NYPD body cameras are supposed to create police transparency and accountability, but police reform advocates are now seeking to block the program, arguing it could instead have the effect of protecting abusive officers. NY1's Bobby Cuza has the story.
The NYPD's court-ordered body camera program was the product of a lawsuit challenging the department's stop-and-frisk policy.
But now that a pilot program is on the verge of implementation, plaintiffs in that suit want to call timeout.
"We are hopeful that we will have a pause on the implementation," said Lurie Daniel Favors of the Center for Law and Social Justice.
Last week, a court-appointed monitor approved the NYPD's guidelines for just how, exactly, the cameras will be used.
But advocates went to court this week, asking the judge in the case to intervene; that included a brief filed Thursday by the group Communities United for Police Reform.
They say under the NYPD's protocols, officers will have too much leeway.
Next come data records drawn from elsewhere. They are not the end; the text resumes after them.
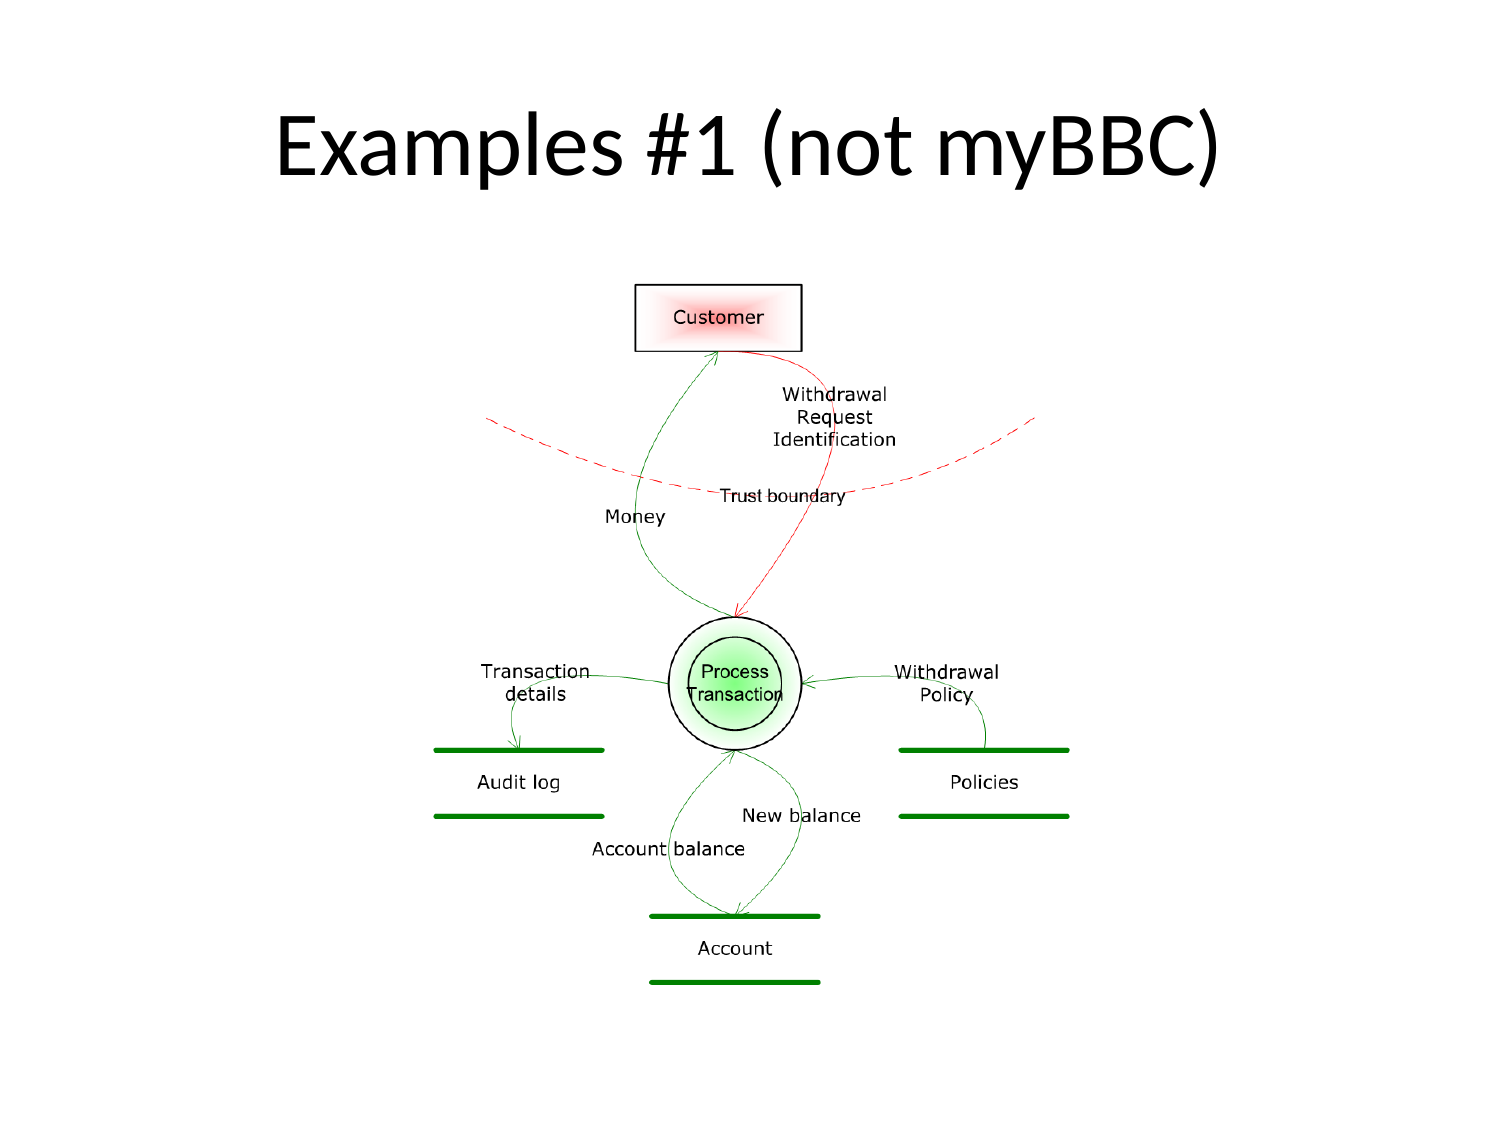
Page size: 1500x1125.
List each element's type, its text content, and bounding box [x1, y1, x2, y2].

title Examples #1 (not myBBC) [75, 45, 1425, 233]
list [74, 262, 1426, 1006]
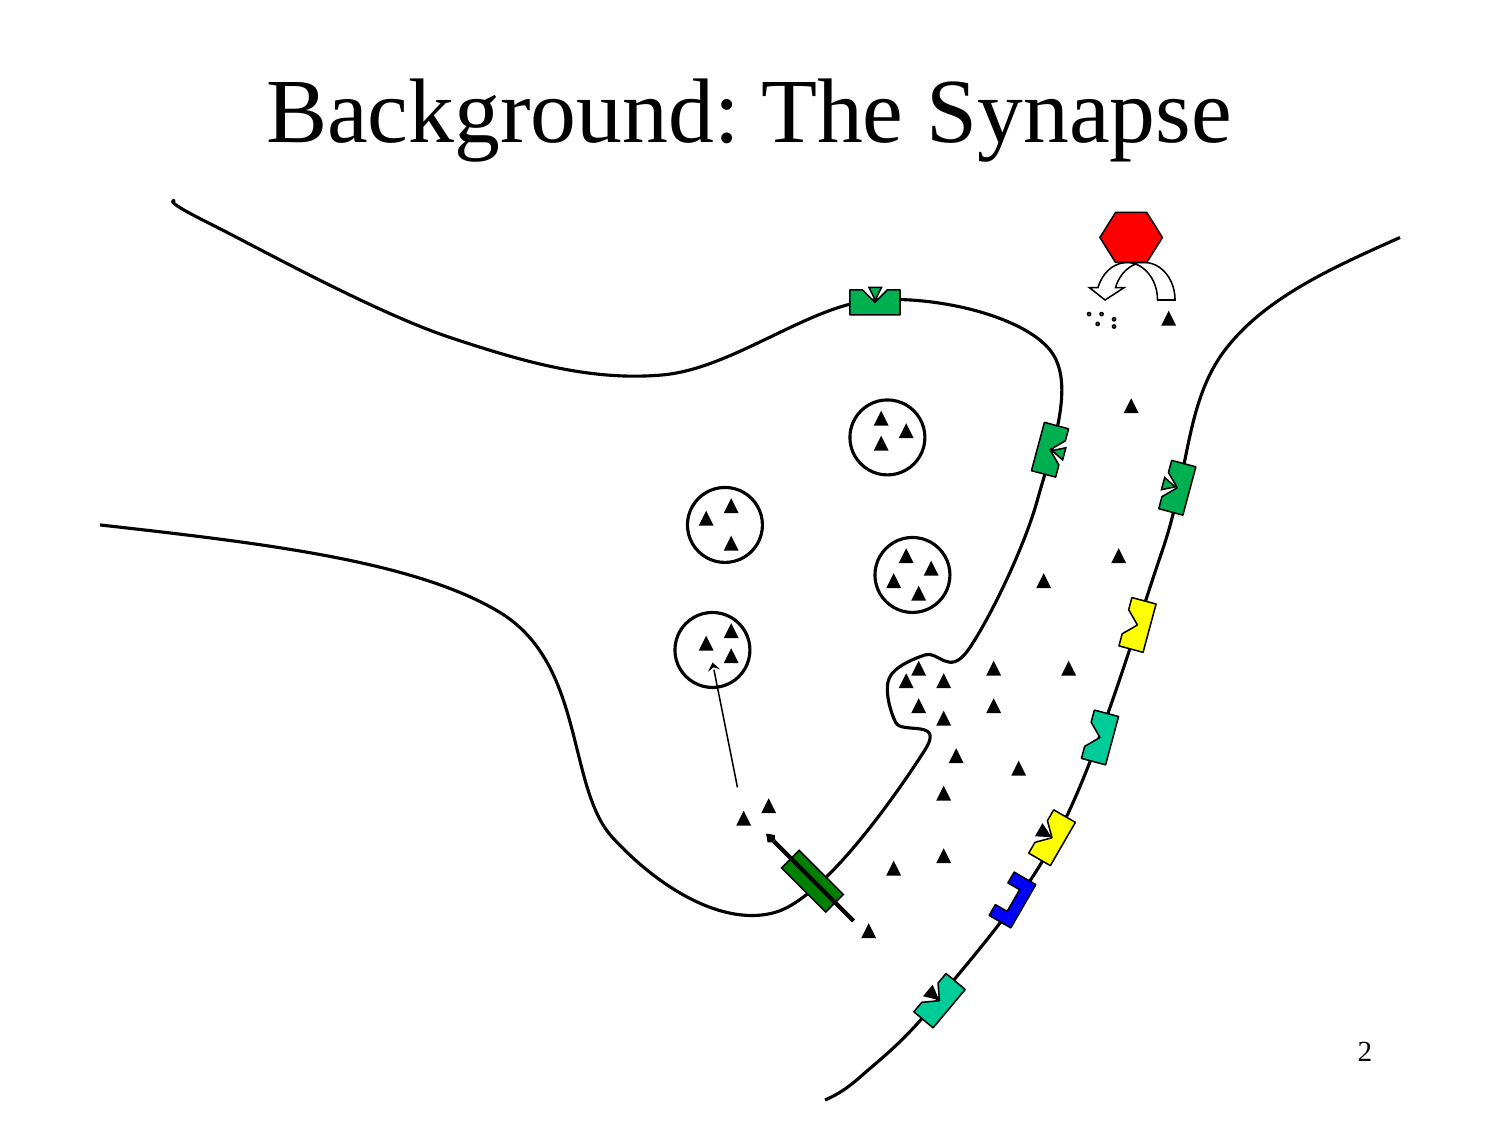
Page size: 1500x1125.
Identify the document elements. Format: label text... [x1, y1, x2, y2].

text_box [1012, 762, 1025, 775]
text_box [687, 487, 763, 563]
text_box [1062, 662, 1075, 675]
title Background: The Synapse [112, 12, 1388, 201]
text_box [887, 574, 900, 588]
text_box [1112, 549, 1125, 563]
text_box [1162, 312, 1175, 325]
text_box [99, 199, 1062, 916]
text_box [862, 924, 875, 938]
text_box [766, 833, 854, 922]
text_box [874, 412, 888, 425]
text_box [825, 648, 1130, 1101]
text_box [887, 862, 900, 875]
text_box [987, 662, 1000, 675]
text_box [699, 637, 713, 650]
text_box [874, 437, 888, 450]
text_box [912, 699, 925, 713]
text_box [937, 787, 950, 800]
text_box [674, 612, 750, 688]
text_box [899, 674, 913, 688]
text_box [924, 562, 938, 575]
text_box [1081, 710, 1119, 765]
text_box [1124, 399, 1138, 413]
text_box [724, 649, 738, 663]
text_box [724, 537, 738, 550]
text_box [1025, 436, 1077, 464]
text_box [949, 749, 963, 763]
text_box [937, 849, 950, 863]
text_box [987, 699, 1000, 713]
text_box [913, 986, 964, 1014]
text_box [849, 399, 925, 475]
text_box [699, 512, 713, 525]
text_box [1118, 597, 1157, 653]
text_box [912, 587, 925, 600]
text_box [849, 287, 901, 316]
text_box [937, 712, 950, 725]
text_box [1145, 237, 1401, 603]
text_box [1099, 212, 1163, 263]
text_box [912, 662, 925, 675]
text_box [989, 872, 1036, 928]
slide_number 2 [1074, 1024, 1388, 1101]
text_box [1150, 473, 1202, 502]
text_box [762, 799, 775, 813]
text_box [899, 549, 913, 563]
text_box [708, 662, 738, 788]
text_box [724, 499, 738, 513]
text_box [1028, 809, 1076, 866]
text_box [899, 424, 913, 438]
text_box [1036, 824, 1051, 837]
text_box [1089, 262, 1176, 300]
text_box [781, 859, 835, 913]
text_box [737, 812, 750, 825]
text_box [937, 674, 950, 688]
text_box [1037, 574, 1050, 588]
text_box [874, 537, 950, 613]
text_box [791, 850, 844, 902]
text_box [724, 624, 738, 638]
They must record many, but not all encounters with the public, and there will be no disciplinary process for officers who tamper with footage.
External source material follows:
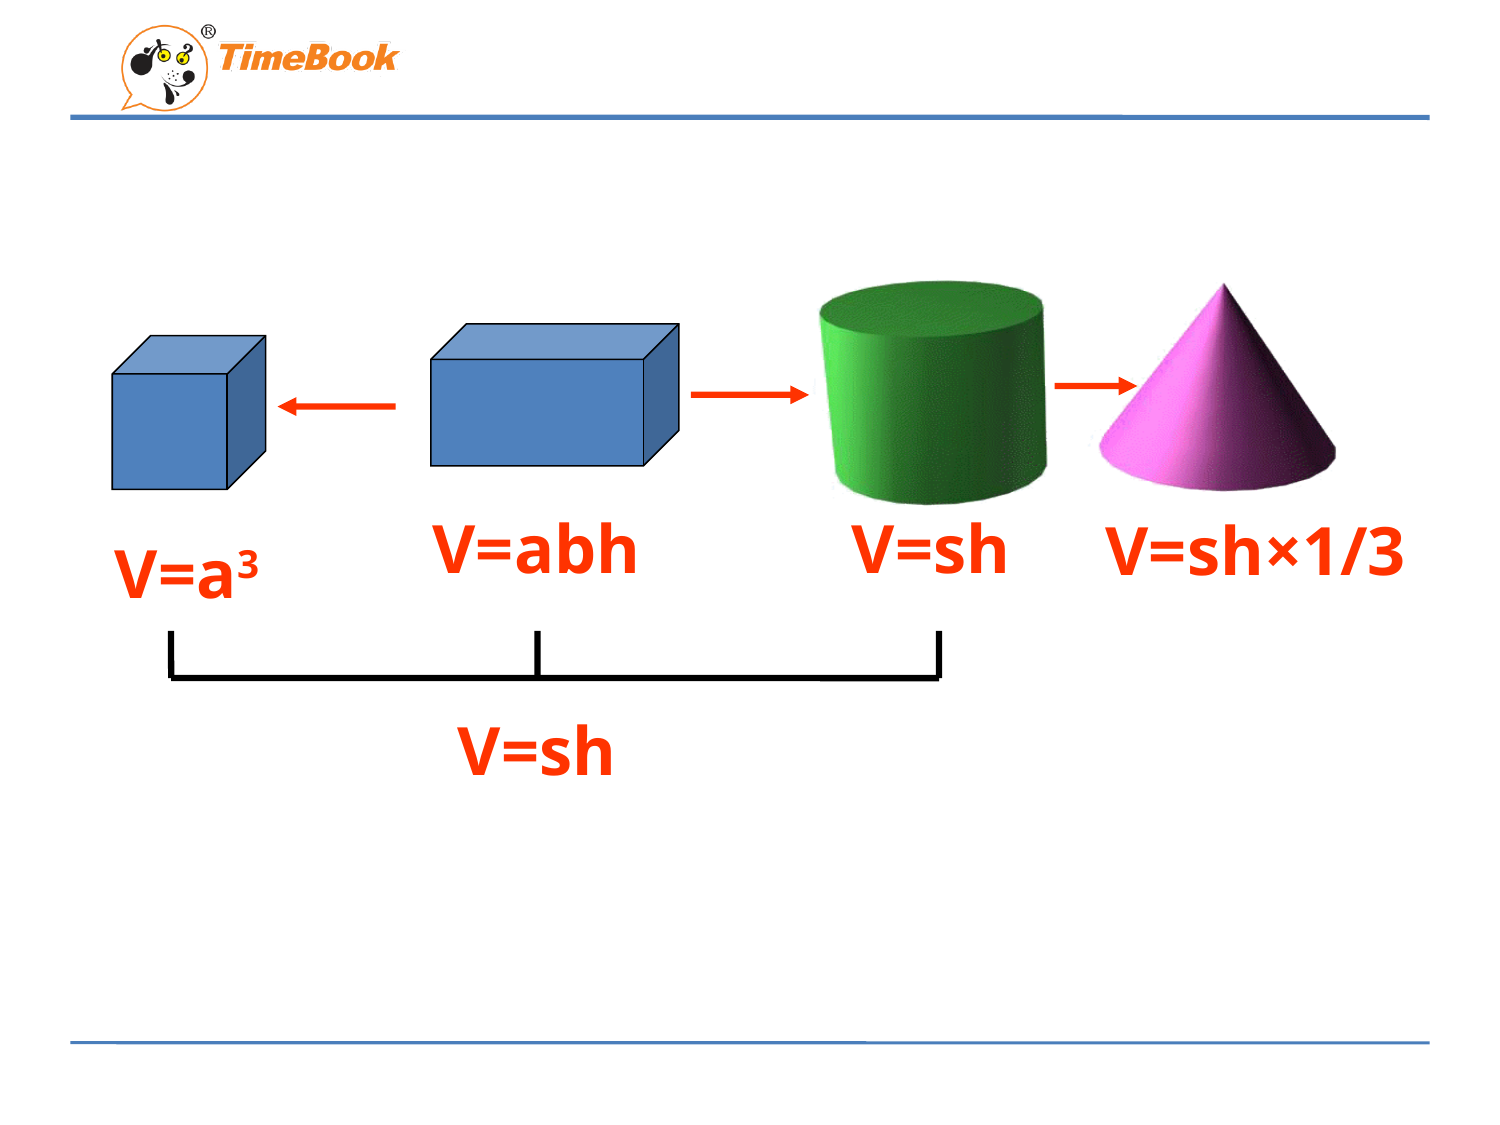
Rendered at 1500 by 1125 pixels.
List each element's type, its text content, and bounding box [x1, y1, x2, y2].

"We need a policy that is going to mandate that the typical day-to-day encounters, that quickly escalate from a stop to an arrest, are going to be recorded," Favors said.
At a news conference outside City Hall on Thursday, advocates noted that while civilians captured on camera won't have easy access to footage, officers will be able to view video before making a statement, even in cases of alleged misconduct.
"If they have an opportunity to review all of this prior to writing the reports, they can structure their reports so that it is not contradicted by the evidence on the camera," said David Rankin, an attorney for Communities United for Police Reform.
NY1 is currently engaged in a lawsuit seeking access to footage from an earlier pilot program in 2015.
As for the recently issued guidelines, city officials have defended them.
"This is the shape of things to come," Mayor Bill de Blasio said April 10. "If anybody wants to challenge us, we can win that challenge, I am confident."
The pilot program was supposed to begin next week at the 34th Precinct in Upper Manhattan, and then expand to some 1,200 officers this fall, and then to all NYPD patrol officers by 2019.
But this latest legal challenge now puts that timetable in jeopardy.